Kevin Beaumont reports that, by compromising a router at Equinix in Chicago, attackers were able to forge DNS responses for myetherwallet.com, with users "redirected to a server hosted in Russia, which served the website using a fake certificate." Victims' online wallets were drained of cryptocurrency.
Also at The Verge and Ars Technica which said
Amazon lost control of a small number of its cloud services IP addresses for two hours on [April 24] when hackers exploited a known Internet-protocol weakness that let them to redirect traffic to rogue destinations. By subverting Amazon's domain-resolution service, the attackers masqueraded as cryptocurrency website MyEtherWallet.com and stole about $150,000 in digital coins from unwitting end users.
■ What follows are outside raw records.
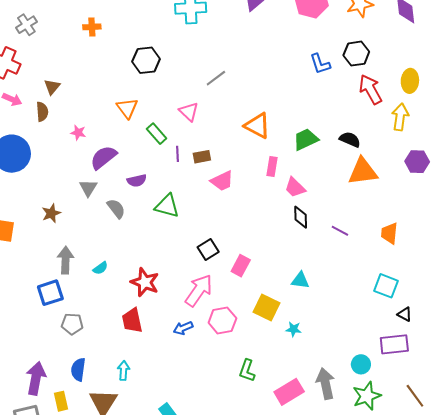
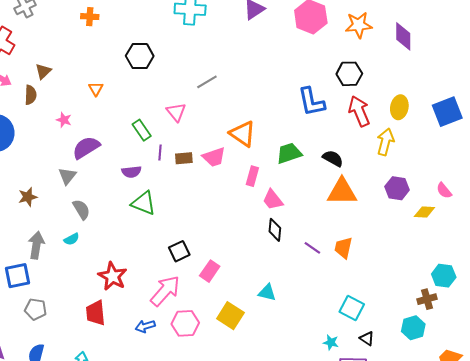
blue L-shape: (320, 64) -> (311, 102), moved, size x1.4
orange triangle: (127, 108) -> (96, 89), moved, size x0.7
purple semicircle: (137, 181) -> (131, 172), moved
pink trapezoid: (222, 181) -> (214, 157), moved
gray semicircle: (116, 208) -> (81, 209), moved
orange trapezoid: (389, 233) -> (343, 248), moved
cyan semicircle: (100, 268) -> (72, 239), moved
cyan star: (294, 329) -> (331, 342), moved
They may have targeted other Amazon customers as well.
(Score: 2) by maxwell demon on Monday April 30 2018, @01:50PM (1 child)
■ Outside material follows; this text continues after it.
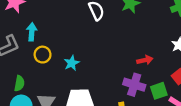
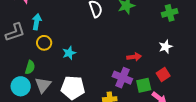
green semicircle: (19, 83) -> (30, 67), moved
I used LE specifically because I knew that LE uses such a mechanism, but I didn't know that other CAs use similar mechanisms. Of course as far as other CAs use similar mechanisms, similar strategies should work for them as well.
The Tao of math: The numbers you can count are not the real numbers.
(Score: 0) by Anonymous Coward on Tuesday May 01 2018, @01:48PM
> I didn't know that other CAs use similar mechanisms
Think about it. There has to be a way to transfer domains to new, legitimate owners. There has to be a way to verify ownership in the first place. Maybe the WHOIS data has a working phone number - but what are the odds that goes to the person making the request, in a large org?
Point being: it's not write-once. IP control is over-relied upon as identity proof.